• WHAT IS REQUIRED: Go through the records and switch "photo" to "image" wherever it appears, changing nothing else. Leave the pictures out of your answer.

## begin

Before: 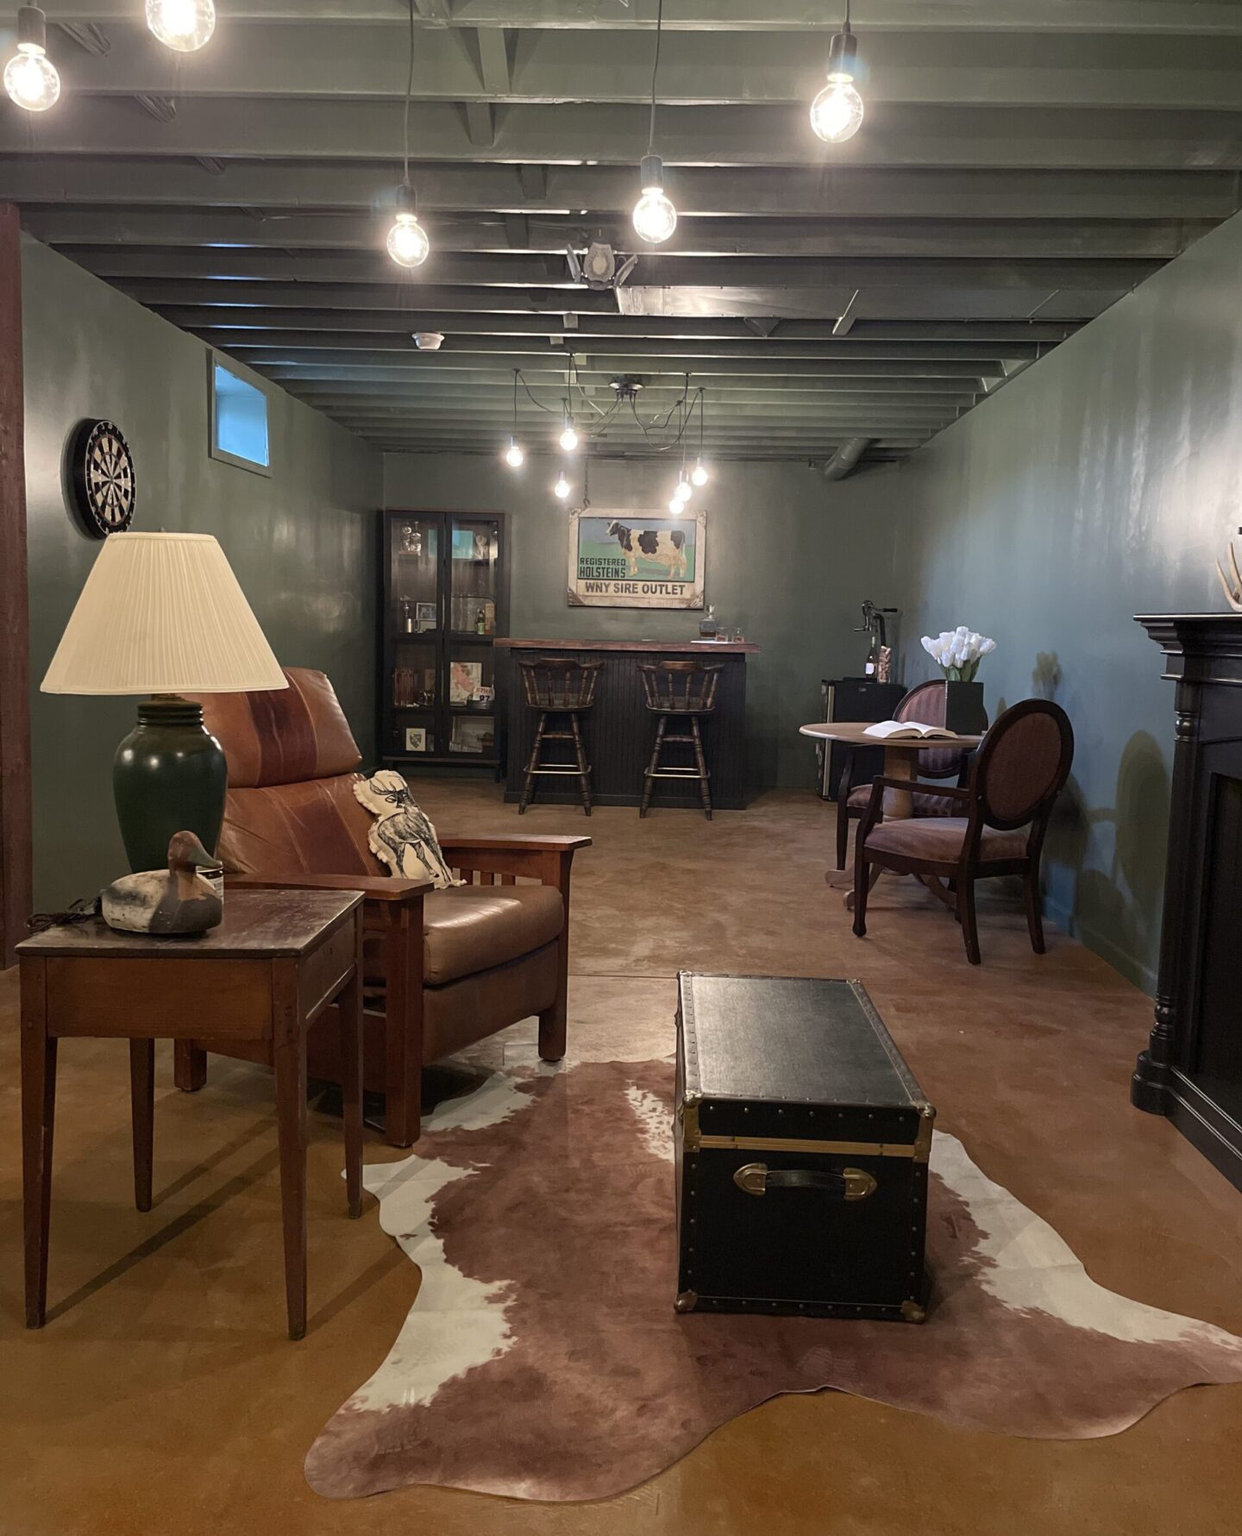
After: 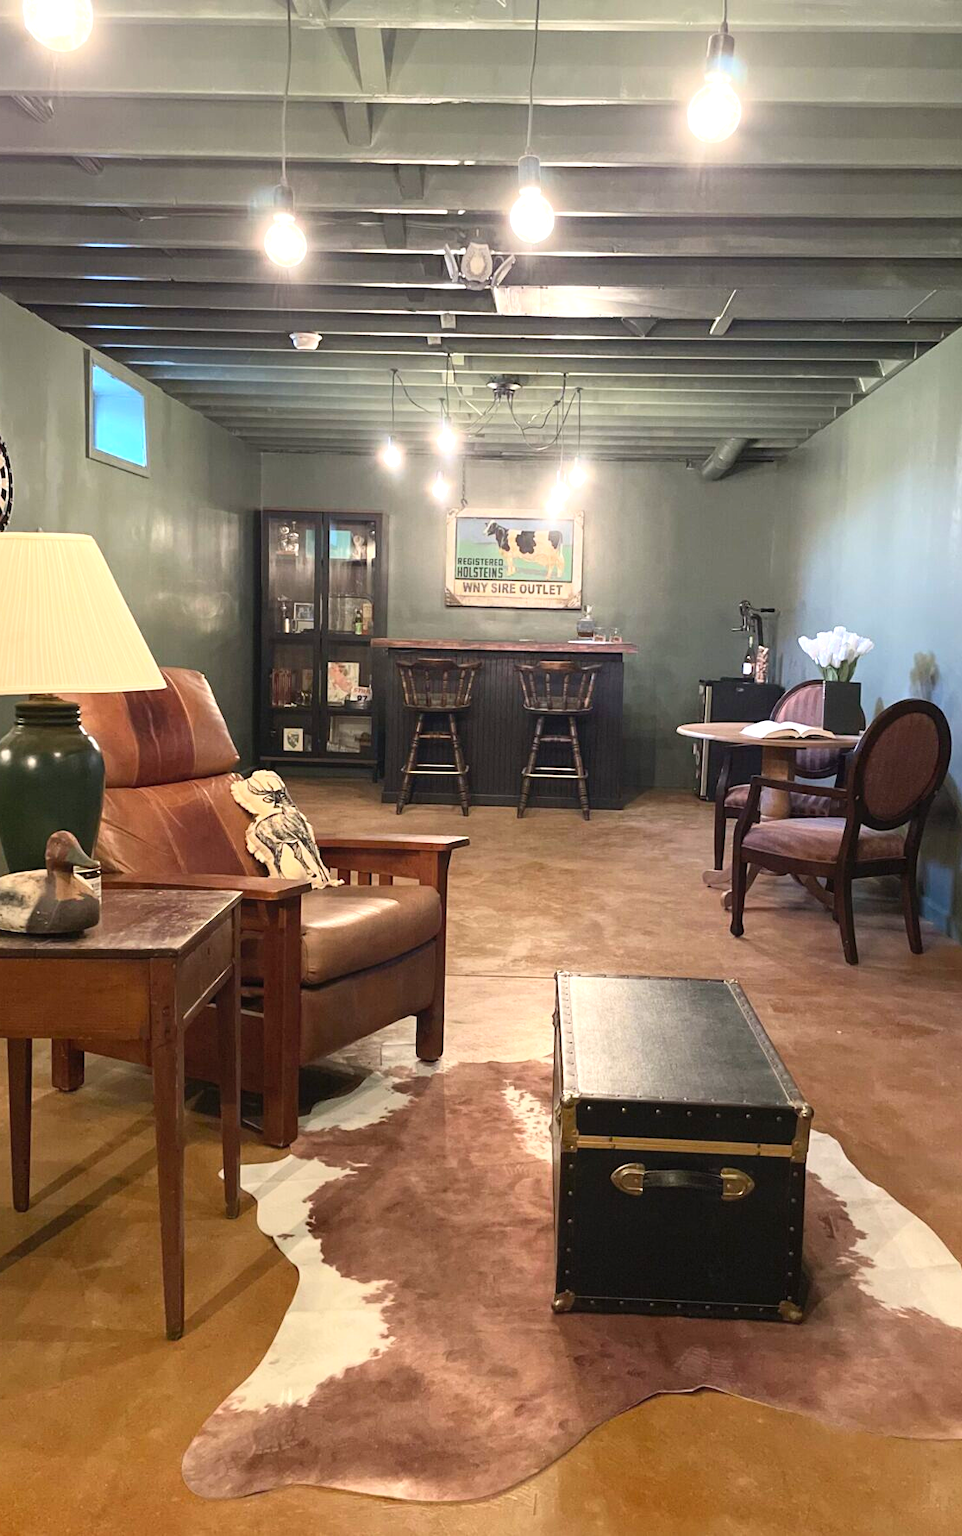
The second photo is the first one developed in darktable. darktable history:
crop: left 9.871%, right 12.62%
contrast brightness saturation: contrast 0.198, brightness 0.161, saturation 0.224
exposure: black level correction 0, exposure 0.704 EV, compensate exposure bias true, compensate highlight preservation false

## end

• OUTPUT FOR THIS EXERCISE:
Before: 
After: 
The second image is the first one developed in darktable. darktable history:
crop: left 9.871%, right 12.62%
contrast brightness saturation: contrast 0.198, brightness 0.161, saturation 0.224
exposure: black level correction 0, exposure 0.704 EV, compensate exposure bias true, compensate highlight preservation false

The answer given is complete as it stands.